Preservation and Access: JISC/NEH Transatlantic Digitization Collaboration Grants

Period of Performance

4/1/2008 - 3/31/2009

Funding Totals

$106,395.00 (approved)
$106,395.00 (awarded)


The World Wide Web of Humanities

FAIN: PX-50016-08

Internet Archive (San Francisco, CA 94129-1711)
Kristin Carpenter Negulescu (Project Director: November 2007 to August 2009)

Development of tools and methodologies for indexing and analyzing the textual parts of larger digital collections, more focused browsing ("crawling") of the Web, and unified access to data resources.

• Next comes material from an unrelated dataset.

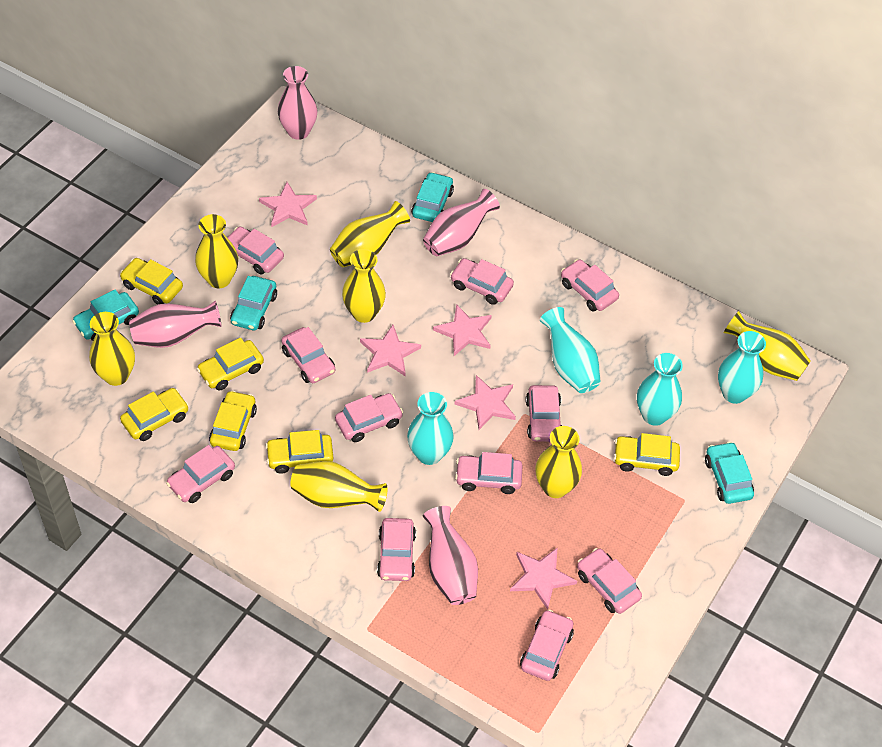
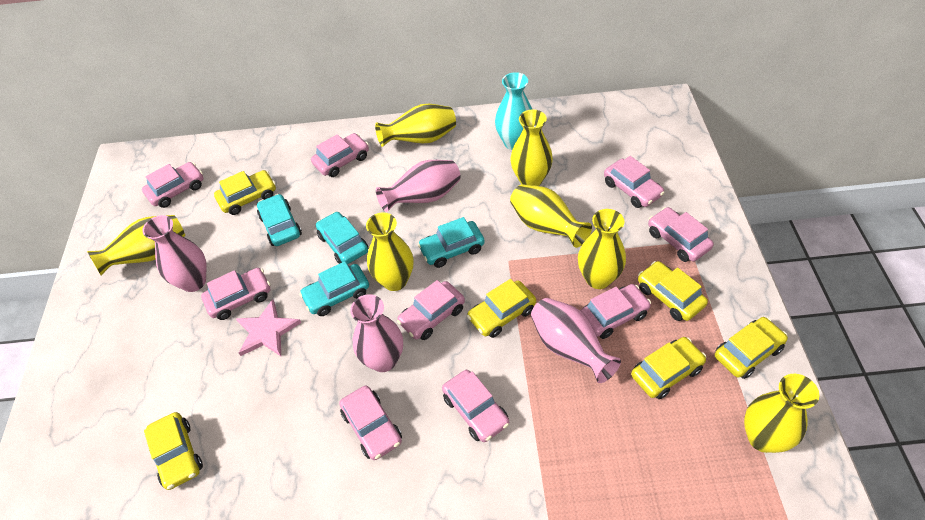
pink car: [166,445,235,503] [227,226,284,275] [281,327,335,383] [335,393,403,442] [377,518,416,581] [450,258,514,305] [455,452,523,494] [520,610,574,681] [526,385,562,442] [561,259,619,311] [577,548,642,614] = 11 -> [142,162,203,208] [201,268,270,320] [311,133,369,177] [339,386,402,460] [397,280,465,340] [442,370,509,442] [580,284,651,339] [604,156,665,208] [648,207,714,262] = 9
pink star: [259,182,317,227] [360,325,421,376] [433,304,492,356] [455,375,516,430] [510,547,577,610] = 5 -> [236,299,301,356] = 1
turquoise vase: [407,392,454,465] [540,307,601,393] [637,353,683,426] [718,331,766,404] = 4 -> [495,72,532,150] = 1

The Internet Archive (IA) houses one of the largest publicly accessible collections of digital artifacts in the world, with more than 110 billion Web captures that include content from more than 65 million Web sites in over 40 languages. In addition, IA maintains a collection of more than one million public domain texts, thousands of still and moving images, and numerous multimedia software titles. IA plays an active role in the development of digital archiving standards and open-source tools and participates in the Open Content Alliance and the International Internet Preservation Consortium. The English partners in the project are the Oxford Internet Institute, which specializes in researching the effects of the Web and technology on scholarship and teaching, and Hanzo, a company focused on advanced Web archiving technologies. The proposed project would use advanced hyperlink analysis and data mining to study how research in the digital humanities has been framed, funded, and implemented internationally over time. The resulting data would be archived in a specialized collection of several million Uniform Resource Identifiers that would be made available for future research and analysis. The collection would include a range of content such as digital humanities project Web sites and tools, portals, datasets, and research reports. In addition to the data archive outlining the development and current state of the humanities on the Web, the applicant would index the collection for full-text search, encode the indexed data, and make available an interface and tools for future research. All these resources would be freely available on the Web.





Associated Products

World Wide Web of Humanities WWI and WWII web site (Web Resource)
Title: World Wide Web of Humanities WWI and WWII web site
Author: Hanzo Archives
Author: Oxford Internet Institute
Author: Internet Archive
Abstract: This one year project sought to close the gap between the lack of supporting infrastructure available to humanities scholars and the desire of researchers to access and study resources digitized and/or published to the Web. The project sought to establish a possible framework for e-Humanities research using available open source tools and technologies and archived web content. Sample collections of materials relating to World Wars I & II were compiled to help illustrate researcher needs and requirements and in anticipation of further development of tools for working with very large volumes of data housed by digital archives around the globe. The WWWoH project was a collaboration between Internet Archive(IA), The Oxford Internet Insitute (OII), and Hanzo Archives. OII and the Australian National University contributed expertise in web research and led the curation of these collections for application and use by humanities scholars. Both IA and Hanzo Archives a[pplied extensive experience in web archiving and in the creation of web collections to extract, assemble, and make accessible, archival data germane to this project.
Year: 2009
Primary URL: http://wwwoh-access.archive.org/wwwoh/
Primary URL Description: This is the traditional browse and search interface assembled for the project to each collection.